2. Kommt es nach Abrechnung der tatsächlich verbrauchten Wärme zu Nachzahlungsverlangen, gehören solche einmalig geschuldeten Zahlungen zum aktuellen Bedarf im Fälligkeitsmonat ( ständige BSG Rechtsprechung )
3. Ein sich aus der Jahresgesamtabrechnung des Haushaltsenergieversorgers ergebender Abrechnungsbetrag für Heizkosten ist auch dann in voller Höhe als Heizkostenbedarf vom Jobcenter zu berücksichtigen, wenn er vom Energieversorger intern mit einem zugleich abgerechneten Guthaben für Stromlieferungen verrechnet wurde (Orientierungssatz Detlef Brock).
4. Stromkosten für den Betrieb der Gastherme als Heizkostenbedarf nur bei tatsächlicher Zahlung dieser vom Leistungsbezieher.
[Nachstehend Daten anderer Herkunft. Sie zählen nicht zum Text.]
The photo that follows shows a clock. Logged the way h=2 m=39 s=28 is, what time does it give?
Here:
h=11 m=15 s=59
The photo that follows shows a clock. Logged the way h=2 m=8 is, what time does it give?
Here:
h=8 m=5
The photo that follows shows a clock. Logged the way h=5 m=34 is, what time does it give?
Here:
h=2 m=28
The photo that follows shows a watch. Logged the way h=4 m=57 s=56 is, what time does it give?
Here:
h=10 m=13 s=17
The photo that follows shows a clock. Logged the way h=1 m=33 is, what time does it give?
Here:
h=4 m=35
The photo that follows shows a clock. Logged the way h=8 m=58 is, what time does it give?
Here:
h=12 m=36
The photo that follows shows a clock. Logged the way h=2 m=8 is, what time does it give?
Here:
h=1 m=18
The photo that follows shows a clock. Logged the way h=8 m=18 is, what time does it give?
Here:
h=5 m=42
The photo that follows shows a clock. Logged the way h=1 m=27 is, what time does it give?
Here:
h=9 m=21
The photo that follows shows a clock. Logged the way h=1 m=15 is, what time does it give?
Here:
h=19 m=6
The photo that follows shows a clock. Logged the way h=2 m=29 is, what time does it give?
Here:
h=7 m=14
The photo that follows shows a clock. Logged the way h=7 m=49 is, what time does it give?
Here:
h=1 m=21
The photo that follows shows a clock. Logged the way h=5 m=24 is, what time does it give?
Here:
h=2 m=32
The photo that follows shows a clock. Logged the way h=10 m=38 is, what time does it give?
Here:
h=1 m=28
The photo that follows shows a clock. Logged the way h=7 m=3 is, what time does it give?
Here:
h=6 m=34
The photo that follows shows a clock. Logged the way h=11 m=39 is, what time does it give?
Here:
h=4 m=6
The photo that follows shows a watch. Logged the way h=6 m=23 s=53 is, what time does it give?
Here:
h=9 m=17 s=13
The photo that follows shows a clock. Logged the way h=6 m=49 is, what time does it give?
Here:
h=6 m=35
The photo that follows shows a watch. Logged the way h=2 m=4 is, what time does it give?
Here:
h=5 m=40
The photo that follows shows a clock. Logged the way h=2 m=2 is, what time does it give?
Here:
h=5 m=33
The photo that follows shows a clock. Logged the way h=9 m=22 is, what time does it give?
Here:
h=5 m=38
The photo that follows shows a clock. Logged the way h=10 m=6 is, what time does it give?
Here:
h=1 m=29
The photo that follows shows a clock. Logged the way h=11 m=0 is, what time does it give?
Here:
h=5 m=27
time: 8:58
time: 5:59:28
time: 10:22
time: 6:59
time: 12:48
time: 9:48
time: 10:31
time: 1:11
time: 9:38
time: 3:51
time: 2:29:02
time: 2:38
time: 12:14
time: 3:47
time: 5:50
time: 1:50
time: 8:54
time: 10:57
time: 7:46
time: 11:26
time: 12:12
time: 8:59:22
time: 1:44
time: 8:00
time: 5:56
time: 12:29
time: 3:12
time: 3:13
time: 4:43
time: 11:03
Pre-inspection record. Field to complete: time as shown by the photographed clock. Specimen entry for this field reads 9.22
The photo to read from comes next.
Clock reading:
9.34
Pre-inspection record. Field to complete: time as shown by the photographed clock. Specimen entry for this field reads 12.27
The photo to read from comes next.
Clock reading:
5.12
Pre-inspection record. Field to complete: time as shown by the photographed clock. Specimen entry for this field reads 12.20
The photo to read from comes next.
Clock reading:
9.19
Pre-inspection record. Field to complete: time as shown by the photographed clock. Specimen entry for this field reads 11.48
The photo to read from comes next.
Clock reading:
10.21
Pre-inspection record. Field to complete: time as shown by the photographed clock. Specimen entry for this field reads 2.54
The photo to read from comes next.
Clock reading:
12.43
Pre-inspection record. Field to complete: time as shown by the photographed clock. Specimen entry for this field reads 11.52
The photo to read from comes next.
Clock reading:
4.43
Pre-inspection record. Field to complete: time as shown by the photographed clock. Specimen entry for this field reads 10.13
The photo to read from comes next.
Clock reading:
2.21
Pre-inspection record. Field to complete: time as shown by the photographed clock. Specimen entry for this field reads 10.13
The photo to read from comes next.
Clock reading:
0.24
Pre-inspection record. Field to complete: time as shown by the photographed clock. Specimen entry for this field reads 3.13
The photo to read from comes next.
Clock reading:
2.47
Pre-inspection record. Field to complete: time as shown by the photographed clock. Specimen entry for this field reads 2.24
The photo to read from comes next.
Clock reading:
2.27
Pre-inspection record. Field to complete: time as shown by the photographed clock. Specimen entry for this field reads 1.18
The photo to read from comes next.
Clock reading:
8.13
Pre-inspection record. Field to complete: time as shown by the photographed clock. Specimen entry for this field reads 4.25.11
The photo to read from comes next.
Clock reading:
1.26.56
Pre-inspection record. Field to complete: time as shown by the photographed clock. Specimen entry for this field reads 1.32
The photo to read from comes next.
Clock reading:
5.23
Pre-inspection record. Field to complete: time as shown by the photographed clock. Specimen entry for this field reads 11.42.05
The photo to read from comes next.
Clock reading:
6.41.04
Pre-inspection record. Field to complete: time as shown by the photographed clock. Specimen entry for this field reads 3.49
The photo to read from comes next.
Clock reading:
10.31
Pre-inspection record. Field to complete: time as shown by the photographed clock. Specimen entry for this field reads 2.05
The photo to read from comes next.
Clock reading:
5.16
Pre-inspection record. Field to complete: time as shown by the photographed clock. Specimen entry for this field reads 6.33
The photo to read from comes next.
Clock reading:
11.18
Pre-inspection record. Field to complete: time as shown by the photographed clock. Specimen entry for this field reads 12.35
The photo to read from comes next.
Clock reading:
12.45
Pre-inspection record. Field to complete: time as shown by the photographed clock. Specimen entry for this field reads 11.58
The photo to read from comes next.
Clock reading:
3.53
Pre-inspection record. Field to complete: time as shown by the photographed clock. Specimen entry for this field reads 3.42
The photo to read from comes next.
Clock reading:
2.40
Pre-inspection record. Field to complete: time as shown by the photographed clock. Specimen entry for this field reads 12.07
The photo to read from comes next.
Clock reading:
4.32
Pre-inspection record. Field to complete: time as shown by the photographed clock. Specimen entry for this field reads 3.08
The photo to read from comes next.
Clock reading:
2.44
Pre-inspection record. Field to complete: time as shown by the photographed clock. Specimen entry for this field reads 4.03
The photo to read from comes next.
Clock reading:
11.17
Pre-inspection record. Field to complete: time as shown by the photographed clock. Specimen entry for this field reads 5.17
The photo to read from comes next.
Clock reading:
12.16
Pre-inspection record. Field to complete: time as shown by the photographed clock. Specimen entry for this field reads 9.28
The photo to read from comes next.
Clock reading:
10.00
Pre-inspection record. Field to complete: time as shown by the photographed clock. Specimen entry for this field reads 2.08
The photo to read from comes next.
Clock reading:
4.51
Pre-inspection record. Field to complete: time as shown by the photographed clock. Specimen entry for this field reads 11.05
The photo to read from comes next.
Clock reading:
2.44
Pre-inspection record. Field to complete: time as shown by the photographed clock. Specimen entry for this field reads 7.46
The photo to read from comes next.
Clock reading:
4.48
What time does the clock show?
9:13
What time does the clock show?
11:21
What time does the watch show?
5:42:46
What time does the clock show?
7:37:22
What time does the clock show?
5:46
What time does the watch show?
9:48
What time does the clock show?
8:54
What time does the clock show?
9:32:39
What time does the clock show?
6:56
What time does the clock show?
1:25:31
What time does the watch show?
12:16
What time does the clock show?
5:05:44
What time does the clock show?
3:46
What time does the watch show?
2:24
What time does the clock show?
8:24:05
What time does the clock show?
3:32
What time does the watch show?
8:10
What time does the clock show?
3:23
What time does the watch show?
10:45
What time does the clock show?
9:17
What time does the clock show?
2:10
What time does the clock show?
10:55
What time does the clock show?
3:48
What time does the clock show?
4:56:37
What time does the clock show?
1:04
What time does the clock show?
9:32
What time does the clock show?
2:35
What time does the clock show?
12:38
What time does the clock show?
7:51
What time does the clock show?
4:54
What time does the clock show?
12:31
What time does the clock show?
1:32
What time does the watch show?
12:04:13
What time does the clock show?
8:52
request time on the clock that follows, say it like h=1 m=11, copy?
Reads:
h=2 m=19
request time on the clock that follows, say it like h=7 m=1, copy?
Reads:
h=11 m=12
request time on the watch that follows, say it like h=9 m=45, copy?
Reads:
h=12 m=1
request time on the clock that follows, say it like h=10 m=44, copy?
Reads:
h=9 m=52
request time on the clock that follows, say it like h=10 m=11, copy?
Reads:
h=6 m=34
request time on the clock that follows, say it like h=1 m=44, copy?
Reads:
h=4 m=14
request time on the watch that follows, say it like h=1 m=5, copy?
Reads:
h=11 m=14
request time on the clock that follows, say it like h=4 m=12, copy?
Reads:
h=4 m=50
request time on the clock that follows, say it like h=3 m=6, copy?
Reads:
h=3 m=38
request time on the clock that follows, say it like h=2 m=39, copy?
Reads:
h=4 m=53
Die Berücksichtigung von Stromkosten einer Gastherme als Heizkostenbedarf besteht nur, wenn auch tatsächliche Stromkosten entstanden waren, sprich Stromkosten auch tatsächlich vom Hilfeempfänger bezahlt wurden oder eine Nachforderung von Stromkosten bestanden.
Volltext: www.sozialgerichtsbarkeit.de
Rechtstipp zum SGB XII:
SG Schleswig, Urteil vom 28. September 2017 – S 15 SO 122/16 und bestätigend LSG Schleswig-Holstein, Urteil vom 24. September 2020 – L 9 SO 72/17 – ).
Verrechnet ein Versorger seine Heizkostennachforderung mit einem gleichzeitig bestehenden, aus dem Regelbedarf angesparten Stromkostenguthaben, führt diese Verrechnung nicht zu einem geringeren Bedarf des Leistungsbeziehers für die Heizung.
2. Entscheidungen der Landessozialgerichte zum Bürgergeld ( SGB II )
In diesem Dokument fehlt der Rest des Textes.